_Job item_
Please copy out, word for word, the part of the material that opens with the line containing "What are all" and closes with the line containing "Precio máximo, Precio", keeping both of those lines and nothing else.

_Data_
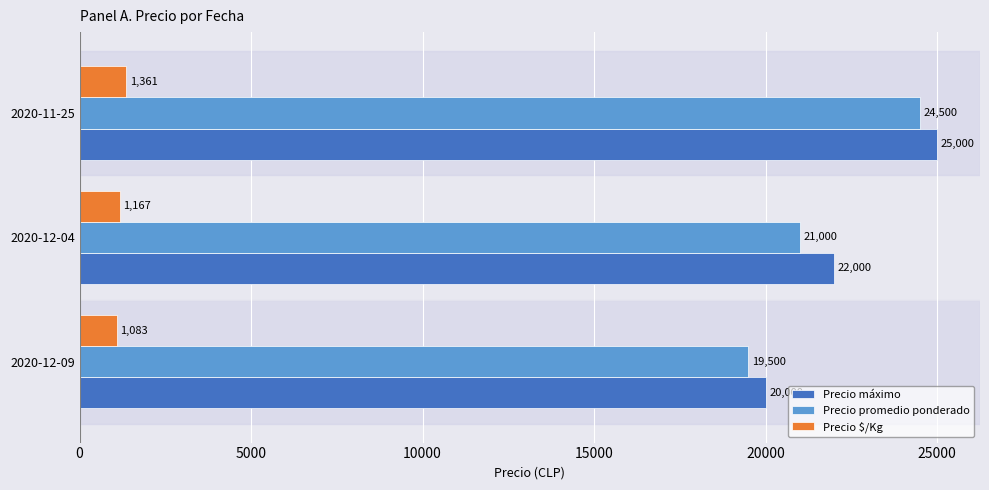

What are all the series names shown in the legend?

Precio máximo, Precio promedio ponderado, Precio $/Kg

...

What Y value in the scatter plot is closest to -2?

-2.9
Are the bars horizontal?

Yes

...

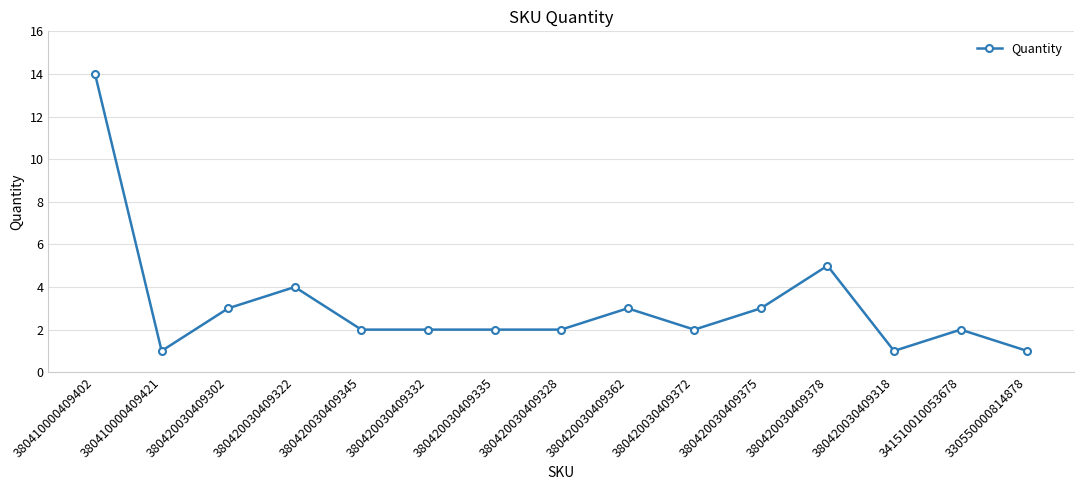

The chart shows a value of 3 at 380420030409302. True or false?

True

_Answer for the task_
What are all the series names shown in the legend?

Precio máximo, Precio promedio ponderado, Precio $/Kg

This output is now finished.